Typically, the false lumen eventually re-enters the true lumen,
creating a double-barrelled aorta, but it may also rupture into the left
pleural space or pericardium with fatal consequences.
• Disease of the aorta and hypertension are the most important
aetiological factors but a variety of other conditions may be
implicated .Chronic dissections may lead to aneurysmal dilatation of
the aorta, and thoracic aneurysms may be complicated by dissection.
It is therefore sometimes difficult to identify the primary pathology.

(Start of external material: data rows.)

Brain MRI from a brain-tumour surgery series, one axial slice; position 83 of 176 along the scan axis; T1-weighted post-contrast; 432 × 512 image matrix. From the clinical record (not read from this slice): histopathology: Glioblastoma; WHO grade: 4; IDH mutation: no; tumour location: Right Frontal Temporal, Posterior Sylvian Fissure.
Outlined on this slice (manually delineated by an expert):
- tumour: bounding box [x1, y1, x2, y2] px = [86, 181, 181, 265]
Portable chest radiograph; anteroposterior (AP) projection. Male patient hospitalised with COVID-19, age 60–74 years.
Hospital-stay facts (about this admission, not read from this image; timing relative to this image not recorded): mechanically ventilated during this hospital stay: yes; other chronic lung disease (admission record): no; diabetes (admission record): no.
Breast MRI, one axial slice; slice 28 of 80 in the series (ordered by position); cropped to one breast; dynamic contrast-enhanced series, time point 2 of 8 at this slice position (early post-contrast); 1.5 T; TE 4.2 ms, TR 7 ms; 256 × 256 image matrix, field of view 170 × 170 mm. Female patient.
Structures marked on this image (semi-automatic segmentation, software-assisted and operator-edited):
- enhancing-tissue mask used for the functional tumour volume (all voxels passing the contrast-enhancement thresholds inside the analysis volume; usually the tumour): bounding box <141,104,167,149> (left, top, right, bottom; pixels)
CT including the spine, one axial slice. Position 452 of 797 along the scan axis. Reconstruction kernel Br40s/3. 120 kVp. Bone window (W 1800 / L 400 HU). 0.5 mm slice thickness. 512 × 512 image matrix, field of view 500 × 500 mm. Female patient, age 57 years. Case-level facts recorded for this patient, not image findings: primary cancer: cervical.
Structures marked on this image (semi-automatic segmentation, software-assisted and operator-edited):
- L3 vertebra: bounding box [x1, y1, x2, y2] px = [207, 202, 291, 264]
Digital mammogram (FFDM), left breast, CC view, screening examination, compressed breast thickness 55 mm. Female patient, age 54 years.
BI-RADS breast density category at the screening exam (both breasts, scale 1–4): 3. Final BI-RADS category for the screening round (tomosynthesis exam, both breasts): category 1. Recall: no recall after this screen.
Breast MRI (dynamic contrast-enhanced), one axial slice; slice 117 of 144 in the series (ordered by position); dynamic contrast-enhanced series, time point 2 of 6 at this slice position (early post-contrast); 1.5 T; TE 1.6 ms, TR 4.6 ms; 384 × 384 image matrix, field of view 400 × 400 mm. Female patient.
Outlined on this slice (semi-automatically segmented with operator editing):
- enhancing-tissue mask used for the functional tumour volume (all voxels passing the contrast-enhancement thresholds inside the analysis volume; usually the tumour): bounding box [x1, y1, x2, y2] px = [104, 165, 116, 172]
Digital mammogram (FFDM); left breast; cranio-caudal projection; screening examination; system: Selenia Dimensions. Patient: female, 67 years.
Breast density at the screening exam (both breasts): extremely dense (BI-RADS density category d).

• The peak incidence is in the sixth and seventh decades of life but
dissection can occur in younger patients, most commonly in
association with Marfan’s syndrome, pregnancy or trauma; men are
twice as frequently affected as women.
• Aortic dissection is classified anatomically and for management
purposes into type A and type B ,involving or sparing the ascending
aorta respectively. Type A dissections account for two-thirds of cases
and frequently also extend into the descending aorta.
•
Clinical features
• Involvement of the ascending aorta typically gives rise to
• anterior chest pain, and involvement of the descending aorta to
intrascapular pain. The pain is typically described as ‘tearing’ and very
abrupt in onset.
• collapse is common. Unless there is major haemorrhage, the patient
is invariably hypertensive.
• There may be asymmetry of the brachial, carotid or femoral pulses
and signs of aortic regurgitation.
• Occlusion of aortic branches may cause MI (coronary), stroke (carotid)
paraplegia (spinal), mesenteric infarction with an acute abdomen
(coeliac and superior mesenteric), renal failure (renal) and acute limb
(usually leg) ischaemia.
Investigations
• The chest X-ray characteristically shows broadening of the upper
mediastinum and distortion of the aortic, A left-sided pleural effusion is
common.
• The ECG may show left ventricular hypertrophy in patients with
hypertension, or rarely changes of acute MI (usually inferior).
• Doppler echocardiography may show aortic regurgitation, a dilated aortic
root and, occasionally, the flap of the dissection.
• Transoesophageal echocardiography is particularly helpful because
transthoracic echocardiography can only image the first 3–4 cm of the
ascending aorta .CT and MRI angiogra-phy are both highly specific and
sensitive.
Management
• Initial management comprises pain control and antihypertensive
treatment.
• Type A dissections require emergency surgery to replace the ascending
aorta. Type B aneurysms are treated medically unless there is actual or
impending external rupture, or vital organ (gut, kidneys) or limb ischaemia,
as the morbidity and mortality associated with surgery is very high. The
aim of medical management is to maintain a mean arterial pressure (MAP)
of 60–75 mmHg to reduce the force of the ejection of blood from the LV.
• First-line therapy is with β-blockers; the additional α-blocking properties of
labetalol make it especially useful.
• Rate-limiting calcium channel blockers, such as verapamil or diltiazem, are
used if β-blockers are contraindicated. Sodium nitroprusside
• may be considered if these fail to control BP adequately.